Extrait retenu:
***
Lors d'un procès d'assise, le juge demande à la partie civile d'exprimer ses besoins, ce qui lui donne l'espoir de compléter l'instruction, et permette une reconstitution du drame. Cette reconstitution mettrait en évidence les éventuelles impossibilités décrites par les psychiatres, mais surtout mettrait en évidence les défaillances de la police.
En pendant que la malheureuse Sarah Halimi se faisait massacrer, des policiers entendaient tout, et souhaitaient intervenir, comme c'était leur devoir, or des ordres sont venus leur interdisant de bouger. Il y a eu refus d'assistance à personne en danger, et le coupable est peut-être un préfet, et on pourrait imaginer que certains chercheraient à le protéger.
La sœur de la victime a fait savoir à l’Agence France-Presse qu’elle entendait saisir la justice israélienne afin d’obtenir un procès contre Kobili Traoré. Me Francis Szpiner, avocat de la famille rappel que « Le droit pénal israélien prévoit que lorsque la victime est juive et que le crime est de nature antisémite, la justice israélienne est compétente, quel que soit le pays où se sont produits les faits ».
Cette démarche ne pourrait aboutir, car la France n'extrade pas ses ressortissants, et elle met mal à l'aise. D'abord car c'est une affaire franco-française, puis, par ce que si le meurtre est antisémite, la justice française ne l'est pas. Si la justice israélienne se saisissait de l'affaire, cela pourrait être pris pour un affront, elle agirait comme si les français juifs étaient des protégés de l'état israélien, comme si la République ne pouvait assurer la protection des siens.
***
Données d'estimation de pose:
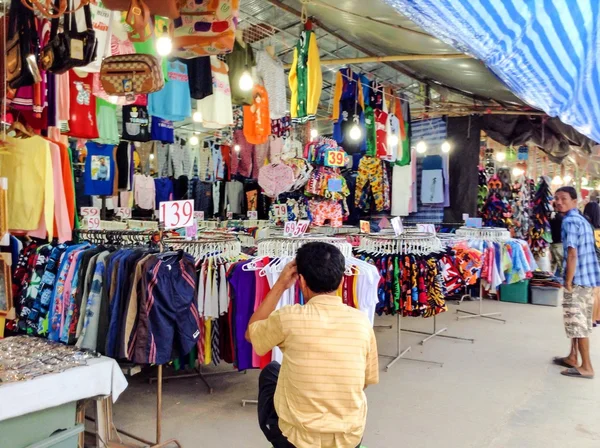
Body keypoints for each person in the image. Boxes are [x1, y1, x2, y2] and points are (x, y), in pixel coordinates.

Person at [246, 242, 379, 448]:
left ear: (301, 281)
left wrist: (280, 285)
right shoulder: (361, 322)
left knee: (272, 371)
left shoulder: (288, 318)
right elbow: (366, 380)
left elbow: (251, 333)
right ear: (342, 280)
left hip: (297, 437)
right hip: (349, 437)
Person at [553, 186, 600, 379]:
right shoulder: (581, 219)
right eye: (557, 199)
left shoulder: (570, 221)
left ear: (574, 201)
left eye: (564, 199)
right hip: (589, 278)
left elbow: (572, 253)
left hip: (579, 279)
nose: (559, 202)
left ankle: (586, 366)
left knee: (578, 323)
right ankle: (573, 357)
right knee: (577, 322)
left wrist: (569, 282)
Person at [583, 201, 600, 325]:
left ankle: (591, 319)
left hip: (592, 262)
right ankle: (597, 317)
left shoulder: (588, 227)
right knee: (598, 292)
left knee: (592, 292)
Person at [549, 211, 564, 277]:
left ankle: (550, 279)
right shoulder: (561, 217)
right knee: (560, 264)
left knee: (553, 263)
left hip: (553, 242)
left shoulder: (553, 216)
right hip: (558, 243)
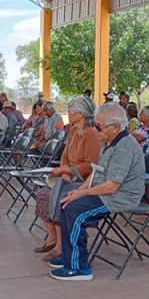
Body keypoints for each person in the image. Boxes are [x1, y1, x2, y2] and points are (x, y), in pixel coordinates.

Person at [49, 103, 147, 281]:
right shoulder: (107, 140)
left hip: (119, 197)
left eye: (98, 126)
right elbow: (96, 172)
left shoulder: (124, 147)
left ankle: (79, 268)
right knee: (67, 201)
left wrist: (82, 194)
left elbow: (112, 186)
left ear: (115, 127)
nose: (94, 130)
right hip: (106, 192)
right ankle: (69, 255)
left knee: (74, 209)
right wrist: (79, 190)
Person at [33, 96, 100, 262]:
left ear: (82, 114)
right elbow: (64, 156)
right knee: (42, 193)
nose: (68, 113)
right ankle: (52, 238)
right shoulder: (73, 131)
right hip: (69, 176)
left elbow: (91, 165)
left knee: (57, 197)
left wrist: (70, 171)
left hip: (83, 181)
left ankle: (61, 246)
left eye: (71, 110)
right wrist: (64, 171)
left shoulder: (91, 134)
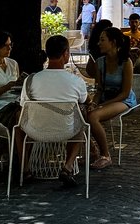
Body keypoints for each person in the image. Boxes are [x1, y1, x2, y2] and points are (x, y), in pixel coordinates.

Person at [16, 35, 87, 187]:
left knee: (19, 120)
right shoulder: (76, 81)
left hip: (35, 129)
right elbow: (83, 101)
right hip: (66, 130)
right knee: (82, 121)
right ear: (66, 54)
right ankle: (67, 167)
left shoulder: (31, 80)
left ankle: (25, 168)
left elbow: (23, 105)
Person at [86, 27, 137, 170]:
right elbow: (99, 89)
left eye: (102, 40)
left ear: (113, 42)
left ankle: (105, 155)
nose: (99, 43)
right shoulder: (100, 62)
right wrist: (94, 103)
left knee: (93, 116)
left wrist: (101, 106)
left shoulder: (126, 62)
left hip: (123, 100)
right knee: (82, 111)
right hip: (105, 98)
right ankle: (92, 150)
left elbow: (125, 93)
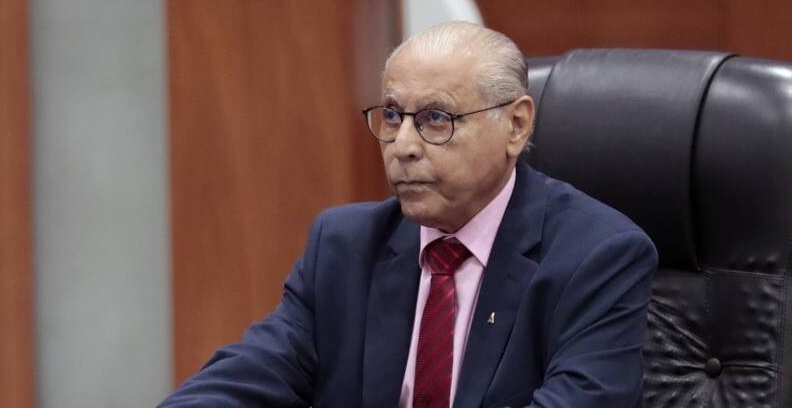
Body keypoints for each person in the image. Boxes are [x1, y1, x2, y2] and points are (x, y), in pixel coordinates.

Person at [158, 21, 658, 408]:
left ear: (515, 125)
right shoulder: (345, 246)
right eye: (393, 116)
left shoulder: (598, 257)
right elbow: (247, 377)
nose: (403, 146)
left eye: (436, 118)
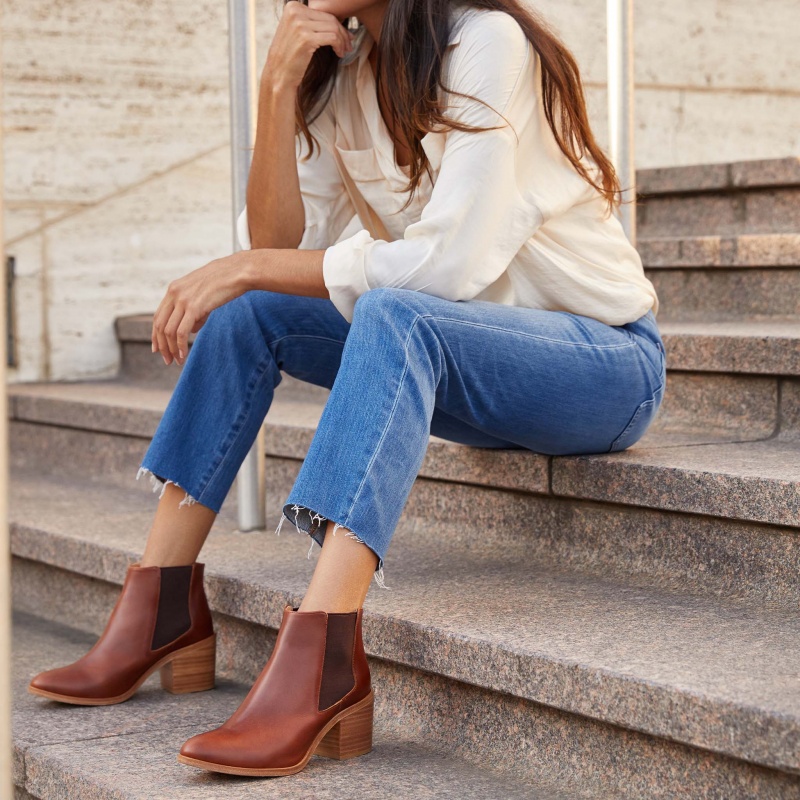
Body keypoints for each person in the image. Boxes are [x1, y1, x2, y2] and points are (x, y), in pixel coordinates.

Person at [28, 0, 666, 779]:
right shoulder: (342, 70)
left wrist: (247, 268)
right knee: (249, 312)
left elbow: (447, 266)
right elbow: (272, 249)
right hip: (467, 363)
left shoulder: (485, 44)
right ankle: (161, 609)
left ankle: (324, 655)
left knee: (395, 312)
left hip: (600, 365)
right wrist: (277, 89)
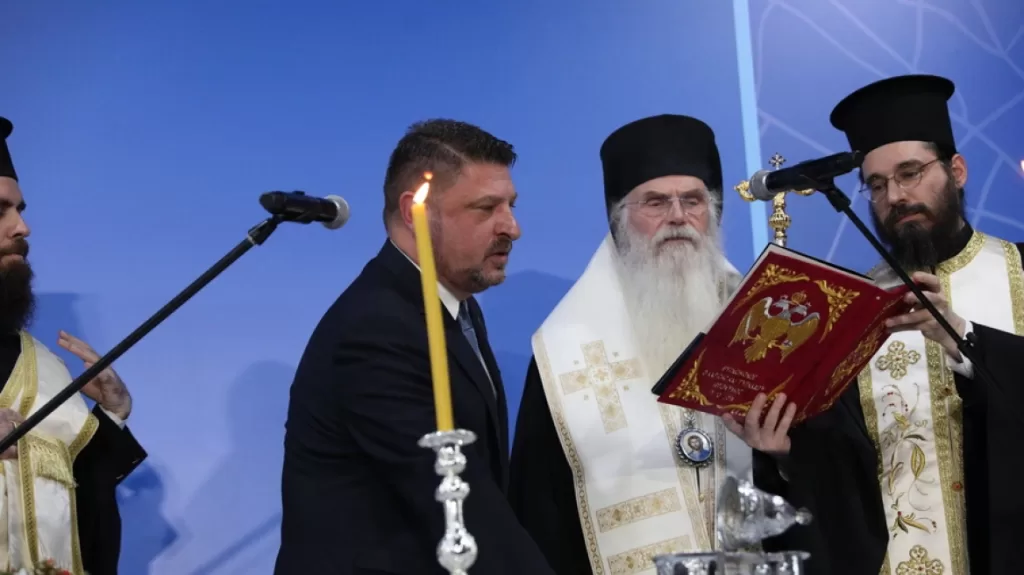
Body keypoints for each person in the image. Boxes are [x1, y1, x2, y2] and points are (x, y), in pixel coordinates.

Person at [740, 74, 1024, 574]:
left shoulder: (1019, 271)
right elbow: (842, 479)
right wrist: (786, 455)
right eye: (876, 184)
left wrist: (964, 340)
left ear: (956, 171)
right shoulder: (851, 311)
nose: (895, 195)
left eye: (910, 173)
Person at [509, 114, 795, 574]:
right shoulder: (563, 351)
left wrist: (784, 458)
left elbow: (815, 492)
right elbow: (542, 513)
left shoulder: (761, 327)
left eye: (693, 200)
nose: (678, 217)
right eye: (656, 202)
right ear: (619, 219)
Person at [275, 119, 556, 574]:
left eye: (511, 205)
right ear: (415, 212)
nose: (512, 227)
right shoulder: (375, 331)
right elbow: (460, 506)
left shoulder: (454, 304)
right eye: (486, 208)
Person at [0, 117, 147, 575]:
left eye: (19, 210)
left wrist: (112, 416)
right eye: (1, 211)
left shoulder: (40, 365)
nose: (22, 228)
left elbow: (81, 499)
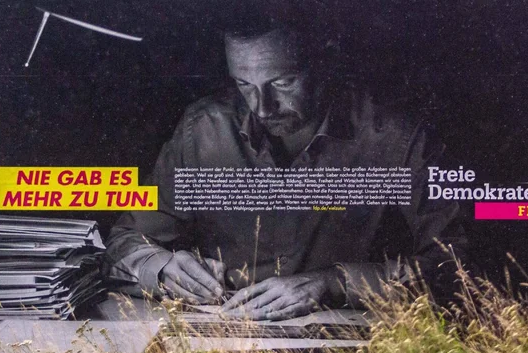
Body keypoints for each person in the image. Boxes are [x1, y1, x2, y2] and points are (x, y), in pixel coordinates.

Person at [103, 22, 464, 320]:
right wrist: (162, 267)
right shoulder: (204, 128)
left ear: (325, 62)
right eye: (244, 85)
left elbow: (458, 263)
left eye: (283, 82)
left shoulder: (398, 138)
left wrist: (336, 283)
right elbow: (124, 239)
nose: (262, 108)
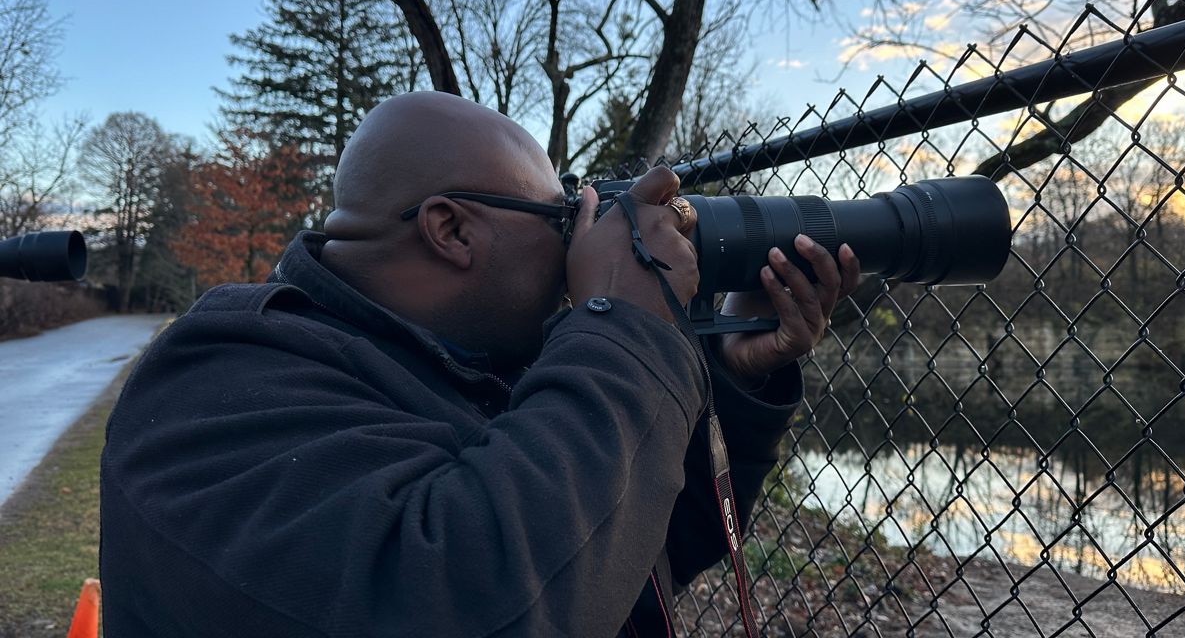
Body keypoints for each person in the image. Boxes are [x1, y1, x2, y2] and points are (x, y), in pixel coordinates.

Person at [99, 91, 860, 636]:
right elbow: (475, 601)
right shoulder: (219, 382)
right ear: (451, 230)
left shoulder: (472, 364)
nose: (578, 240)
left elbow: (625, 557)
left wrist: (732, 372)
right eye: (562, 214)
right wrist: (621, 323)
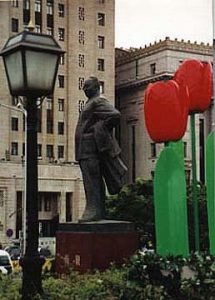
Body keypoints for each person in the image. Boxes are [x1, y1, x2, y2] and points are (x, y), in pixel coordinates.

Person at [75, 76, 127, 222]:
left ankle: (94, 210)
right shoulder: (90, 102)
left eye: (88, 86)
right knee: (90, 179)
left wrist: (98, 128)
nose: (85, 89)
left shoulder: (98, 100)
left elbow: (115, 115)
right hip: (84, 148)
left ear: (97, 87)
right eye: (84, 87)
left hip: (90, 148)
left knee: (92, 179)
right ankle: (96, 209)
***
Consignes de l'exercice:
[1] Les affirmations suivantes concordent-elles avec l'extrait sur l'affaire Sarah Halimi ? Répondez à chacune par oui ou par non en citant mot pour mot le passage décisif.
(a) La sœur de la victime souhaite saisir la justice israélienne.
(b) Les policiers n'entendaient rien pendant que Sarah Halimi se faisait agresser.
(c) La France extrade ses ressortissants.
[2] Pourriez-vous rédiger la suite de l'extrait sur l'affaire Sarah Halimi, à partir de sa dernière phrase ?
Les données n'interviennent en rien dans cet exercice.

Réponses attendues:
[1]
(a) Oui : « elle entendait saisir la justice israélienne afin d’obtenir un procès contre Kobili Traoré ».
(b) Non : « des policiers entendaient tout ».
(c) Non : « la France n'extrade pas ses ressortissants ».

[2]
La France voit épisodiquement des musulmans commettre des attentats, des crimes contre des juifs, des policiers, voir des prêtres ou de simples passants. Ils crient "Allah Akbar", et poignardent un peu n'importe qui. Le diagnostique tombe rapidement, le meurtrier est un déséquilibré. Et ce n'est pas un alibi pour éviter de fâcher la très importante minorité musulmane qui habite la France. Il y a quelques années, lors d'une vague d'attentats, un automobiliste musulman a foncé sur le trottoir pour tenter d'écraser le plus de monde possible. On a dit "c'est un fou", et c'était vrai, il avait passé dix sept ans en hôpital psychiatrique.
Lors de l'importante manifestation de la communauté juive pour déplorer l'arrêt de la cour de cassation, Raphael Enthoven a mis le doigt sur un problème. « Il est insupportable d’entendre systématiquement dire que les tueurs de femmes juives sont d’abord fous, que les agresseurs de juifs dans la rue sont d’abord des déséquilibrés, ou que les tueurs de Charlie Hebdo ont d’abord eu une enfance difficile. Dire ça, c’est esquiver la réalité dans ce qu’elle a de pire. Dire ça, c’est esquiver la haine. Dire ça, c’est pratiquer le déni. Et le déni tue, lui aussi. Alors il faut remettre les choses dans l’ordre. Quand on tue des juifs, on est d’abord antisémite et ensuite on est fou. »
Kobili Traoré était convaincu que les juifs étaient démoniaques, traqué dans sa folie par des démons imaginaires, il a voulu tuer le mal personnifié par une voisine qu'il savait juive. Mais qui donc lui a mis dans la tête que le démon était juif ?
Il y a des gens, sains d'esprit, qui diffusent sur internet, dans des discours dans certaines mosquées, sur des livres des textes incendiaires et criminels. Les plus faibles d'esprit les croient et dans leurs délire passent à l'acte.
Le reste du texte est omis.